A segunda é a alimentação. Sistemas de sprinklers demandam reserva técnica de incêndio e conjunto de bombas dimensionados para a vazão total da área de operação. Em edificação existente, verificar se o reservatório e a casa de bombas atuais atendem — e providenciar reforço quando não atendem — costuma ser o item de maior prazo e maior custo da implantação, e o que mais frequentemente é descoberto tarde.

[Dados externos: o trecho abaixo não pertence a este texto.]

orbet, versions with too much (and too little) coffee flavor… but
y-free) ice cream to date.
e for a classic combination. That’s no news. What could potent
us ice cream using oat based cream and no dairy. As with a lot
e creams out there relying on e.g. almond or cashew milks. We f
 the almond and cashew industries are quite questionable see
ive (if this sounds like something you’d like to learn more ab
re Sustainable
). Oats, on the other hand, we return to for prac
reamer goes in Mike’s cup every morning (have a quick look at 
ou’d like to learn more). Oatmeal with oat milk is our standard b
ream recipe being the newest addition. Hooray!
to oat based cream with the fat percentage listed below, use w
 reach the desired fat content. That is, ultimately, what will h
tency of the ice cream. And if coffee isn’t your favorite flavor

Uma implantação bem sequenciada divide a rede em setores com válvula de bloqueio própria, permitindo executar, testar e liberar por partes. Assim a edificação vai ganhando proteção progressivamente, em vez de operar meses sem sistema até a conclusão total. As paradas para interligação ficam concentradas em janelas curtas, negociadas com a operação.
A Technical Fire descreve seu escopo como atuação desde a concepção até a implantação das soluções, com acompanhamento junto aos órgãos públicos até a aprovação final. Para uma implantação em edificação em operação, esse acompanhamento tem peso prático: alterações de traçado feitas em campo precisam ser refletidas no projeto submetido ao Corpo de Bombeiros, sob pena de a vistoria encontrar uma rede diferente da aprovada.